The ultrasound characteristics of DVT have been reported in the past [18]. A study described acute clots as firm or slightly deformed by compression, hypoechoic or isoechoic in echogenicity, present in a vein with an enlarged diameter, and attached to the vein wall [25]. However, in many cases, the findings overlap, making assessment of fresh thrombus difficult. Although there was no obvious difference in echogenic findings between the two groups in this study, further studies on the impact of pharmacologic prophylaxis on thrombus quality are warranted.

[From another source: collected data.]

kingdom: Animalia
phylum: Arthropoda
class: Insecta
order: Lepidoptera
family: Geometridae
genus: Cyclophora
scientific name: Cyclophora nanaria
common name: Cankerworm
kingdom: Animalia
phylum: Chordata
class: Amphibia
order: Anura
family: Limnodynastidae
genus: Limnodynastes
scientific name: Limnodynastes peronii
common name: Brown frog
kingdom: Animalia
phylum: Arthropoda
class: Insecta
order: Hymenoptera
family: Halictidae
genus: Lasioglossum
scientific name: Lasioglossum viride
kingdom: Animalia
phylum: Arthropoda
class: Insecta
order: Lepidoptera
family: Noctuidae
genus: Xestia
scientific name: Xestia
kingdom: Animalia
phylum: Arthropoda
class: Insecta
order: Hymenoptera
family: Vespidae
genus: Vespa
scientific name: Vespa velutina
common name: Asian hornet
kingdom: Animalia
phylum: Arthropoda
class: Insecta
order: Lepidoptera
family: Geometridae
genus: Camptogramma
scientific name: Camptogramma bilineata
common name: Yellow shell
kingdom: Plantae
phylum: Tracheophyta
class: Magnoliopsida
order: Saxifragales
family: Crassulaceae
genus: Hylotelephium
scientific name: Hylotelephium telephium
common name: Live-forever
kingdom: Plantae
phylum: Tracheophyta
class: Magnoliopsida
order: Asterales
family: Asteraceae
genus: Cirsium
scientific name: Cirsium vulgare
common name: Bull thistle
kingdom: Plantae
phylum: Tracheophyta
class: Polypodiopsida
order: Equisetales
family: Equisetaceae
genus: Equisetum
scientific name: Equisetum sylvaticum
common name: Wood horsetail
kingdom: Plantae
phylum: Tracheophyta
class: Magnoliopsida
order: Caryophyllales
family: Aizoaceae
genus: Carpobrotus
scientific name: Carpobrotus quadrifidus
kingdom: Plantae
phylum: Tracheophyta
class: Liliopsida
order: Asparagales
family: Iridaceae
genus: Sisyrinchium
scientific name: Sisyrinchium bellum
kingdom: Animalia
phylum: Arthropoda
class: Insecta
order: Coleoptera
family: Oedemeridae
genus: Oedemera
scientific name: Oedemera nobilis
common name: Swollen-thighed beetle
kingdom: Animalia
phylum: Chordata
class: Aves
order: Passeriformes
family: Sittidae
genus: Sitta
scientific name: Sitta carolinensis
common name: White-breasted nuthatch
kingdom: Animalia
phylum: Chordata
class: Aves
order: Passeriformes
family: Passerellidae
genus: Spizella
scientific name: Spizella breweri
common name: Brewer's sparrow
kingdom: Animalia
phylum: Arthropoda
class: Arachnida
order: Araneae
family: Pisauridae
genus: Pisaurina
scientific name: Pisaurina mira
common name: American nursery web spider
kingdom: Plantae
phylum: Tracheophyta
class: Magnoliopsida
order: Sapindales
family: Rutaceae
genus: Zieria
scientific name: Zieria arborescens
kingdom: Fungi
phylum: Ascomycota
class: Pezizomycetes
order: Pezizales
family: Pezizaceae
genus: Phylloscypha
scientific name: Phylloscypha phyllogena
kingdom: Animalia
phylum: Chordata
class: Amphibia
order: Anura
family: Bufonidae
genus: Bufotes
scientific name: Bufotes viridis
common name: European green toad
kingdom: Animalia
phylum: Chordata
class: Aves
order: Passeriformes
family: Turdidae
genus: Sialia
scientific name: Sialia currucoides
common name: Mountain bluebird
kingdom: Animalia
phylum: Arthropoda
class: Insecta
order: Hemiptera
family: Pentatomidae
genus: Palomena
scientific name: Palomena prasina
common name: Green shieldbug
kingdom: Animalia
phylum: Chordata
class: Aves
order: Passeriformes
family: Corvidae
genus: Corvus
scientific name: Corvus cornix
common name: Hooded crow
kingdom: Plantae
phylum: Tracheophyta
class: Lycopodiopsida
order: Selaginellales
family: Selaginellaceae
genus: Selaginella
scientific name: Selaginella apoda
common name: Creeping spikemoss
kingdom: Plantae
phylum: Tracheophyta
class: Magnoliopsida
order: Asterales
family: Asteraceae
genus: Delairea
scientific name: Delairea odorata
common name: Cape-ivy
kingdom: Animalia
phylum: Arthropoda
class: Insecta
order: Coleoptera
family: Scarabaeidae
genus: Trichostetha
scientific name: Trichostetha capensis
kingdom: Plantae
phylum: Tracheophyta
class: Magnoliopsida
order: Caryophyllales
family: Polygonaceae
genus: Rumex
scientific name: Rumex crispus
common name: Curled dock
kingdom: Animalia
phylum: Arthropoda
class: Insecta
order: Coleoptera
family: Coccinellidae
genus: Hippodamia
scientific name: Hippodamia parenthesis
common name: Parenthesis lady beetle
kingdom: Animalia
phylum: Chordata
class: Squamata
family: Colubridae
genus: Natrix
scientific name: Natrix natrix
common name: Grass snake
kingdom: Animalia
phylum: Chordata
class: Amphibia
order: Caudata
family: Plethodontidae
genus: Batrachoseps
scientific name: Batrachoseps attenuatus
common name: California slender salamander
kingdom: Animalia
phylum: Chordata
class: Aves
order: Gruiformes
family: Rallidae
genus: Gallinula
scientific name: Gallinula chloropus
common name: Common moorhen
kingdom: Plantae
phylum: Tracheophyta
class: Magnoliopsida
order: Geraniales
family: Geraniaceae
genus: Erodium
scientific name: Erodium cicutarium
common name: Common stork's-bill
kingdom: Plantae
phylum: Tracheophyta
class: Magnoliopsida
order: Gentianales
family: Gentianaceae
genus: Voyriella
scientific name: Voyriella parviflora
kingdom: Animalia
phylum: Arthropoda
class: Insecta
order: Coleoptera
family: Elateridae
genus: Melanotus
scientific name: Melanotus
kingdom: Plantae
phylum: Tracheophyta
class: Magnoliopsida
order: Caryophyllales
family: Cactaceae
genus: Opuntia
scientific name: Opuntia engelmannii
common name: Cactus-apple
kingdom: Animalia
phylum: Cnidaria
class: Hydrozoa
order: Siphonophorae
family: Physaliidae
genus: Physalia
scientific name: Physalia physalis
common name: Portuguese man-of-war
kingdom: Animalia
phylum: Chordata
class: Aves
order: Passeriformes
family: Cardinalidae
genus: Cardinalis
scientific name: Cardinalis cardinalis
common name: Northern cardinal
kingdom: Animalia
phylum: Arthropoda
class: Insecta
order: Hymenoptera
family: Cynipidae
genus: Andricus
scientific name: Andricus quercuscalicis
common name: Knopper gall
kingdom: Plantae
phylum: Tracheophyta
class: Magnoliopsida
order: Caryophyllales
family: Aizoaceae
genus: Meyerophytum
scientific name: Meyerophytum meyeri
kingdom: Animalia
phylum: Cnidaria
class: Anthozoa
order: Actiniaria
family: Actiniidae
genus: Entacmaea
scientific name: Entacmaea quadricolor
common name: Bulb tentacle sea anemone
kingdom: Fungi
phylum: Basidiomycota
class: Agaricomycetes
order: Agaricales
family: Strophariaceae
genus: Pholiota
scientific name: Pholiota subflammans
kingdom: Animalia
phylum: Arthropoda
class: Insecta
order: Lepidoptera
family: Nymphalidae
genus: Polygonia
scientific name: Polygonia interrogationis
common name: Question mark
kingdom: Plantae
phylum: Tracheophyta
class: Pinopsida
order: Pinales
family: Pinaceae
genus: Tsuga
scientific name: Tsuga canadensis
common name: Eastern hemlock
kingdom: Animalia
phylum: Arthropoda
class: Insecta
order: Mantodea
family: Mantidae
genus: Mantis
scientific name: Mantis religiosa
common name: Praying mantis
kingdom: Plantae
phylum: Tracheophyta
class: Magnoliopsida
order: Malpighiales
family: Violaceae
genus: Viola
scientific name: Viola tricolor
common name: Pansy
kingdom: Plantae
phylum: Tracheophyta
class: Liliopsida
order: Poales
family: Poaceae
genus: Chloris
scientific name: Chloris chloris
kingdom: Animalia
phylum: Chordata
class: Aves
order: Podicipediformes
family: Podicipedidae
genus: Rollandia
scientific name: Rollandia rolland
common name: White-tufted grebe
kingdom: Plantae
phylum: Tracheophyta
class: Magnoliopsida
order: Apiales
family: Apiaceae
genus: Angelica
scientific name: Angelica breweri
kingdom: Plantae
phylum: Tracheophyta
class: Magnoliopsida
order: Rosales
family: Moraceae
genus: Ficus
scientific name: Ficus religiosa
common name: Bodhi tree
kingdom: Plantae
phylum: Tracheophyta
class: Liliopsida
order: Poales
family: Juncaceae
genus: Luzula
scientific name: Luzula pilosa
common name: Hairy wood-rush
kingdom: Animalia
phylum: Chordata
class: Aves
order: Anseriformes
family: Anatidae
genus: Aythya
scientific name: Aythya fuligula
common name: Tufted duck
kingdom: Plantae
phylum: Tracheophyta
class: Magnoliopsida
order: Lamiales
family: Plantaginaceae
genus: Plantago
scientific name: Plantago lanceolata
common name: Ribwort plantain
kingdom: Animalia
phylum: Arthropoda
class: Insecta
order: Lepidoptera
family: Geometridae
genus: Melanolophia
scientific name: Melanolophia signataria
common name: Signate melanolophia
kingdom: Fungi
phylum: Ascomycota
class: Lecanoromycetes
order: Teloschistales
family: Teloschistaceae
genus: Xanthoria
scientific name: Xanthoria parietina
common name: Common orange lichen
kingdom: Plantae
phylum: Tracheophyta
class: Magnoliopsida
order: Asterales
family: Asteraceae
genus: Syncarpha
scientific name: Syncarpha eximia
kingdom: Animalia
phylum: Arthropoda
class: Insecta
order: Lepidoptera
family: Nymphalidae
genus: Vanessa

This study had several limitations. First, it had a retrospective design, which means that there was a possibility of patient selection bias. Although there was no significant difference in background factors between the two study groups, we cannot rule out the possibility that the incidence of VTE may have been affected by underlying diseases, including cancer [26]. However, this shortcoming may be offset to some extent by the inclusion of a control group consisting of patients who underwent TKA performed by the same surgeons at the same institution. Second, the sample size small. Nevertheless, the statistical power was relatively high. Third, only enoxaparin was used for pharmacologic prophylaxis. In recent years, the trend for prophylactic anticoagulation has been toward oral anticoagulants such as apixaban, rivaroxaban, dabigatran and edoxaban5. However, enoxaparin is still widely used as a prophylactic anticoagulant, and its non-inferiority when used as a control has been confirmed in many randomized controlled trials. Fourth, DVTs that occurred after postoperative day 7 might have been missed. In the multinational Global Orthopaedic Registry study, which included 8326 patients, the mean time to VTE after TKA was 9.7 ± 14.1 days [27]. Meanwhile, Yamaguchi et al. [28] found that symptomatic DVT peaked 4 days after TKA surgery. In another study by Song et al. [29], assessments for VTE after TKA were performed on postoperative days 3–7. Therefore, examination on postoperative day 7 can be considered appropriate. Fifth, DVT was detected by duplex ultrasonography. Unlike venography, duplex ultrasonography is minimally invasive and is considered the gold standard to date [24,26]. Contrast-enhanced CT has been reported [14], but it is difficult to use when patients have impaired renal function or when evaluating the area around the knee due to halation from the artificial joint. Finally, ethnic and cultural differences may have affected the results. All patients in this study were Asian, so care should be taken when extrapolating the results to other populations and institutions.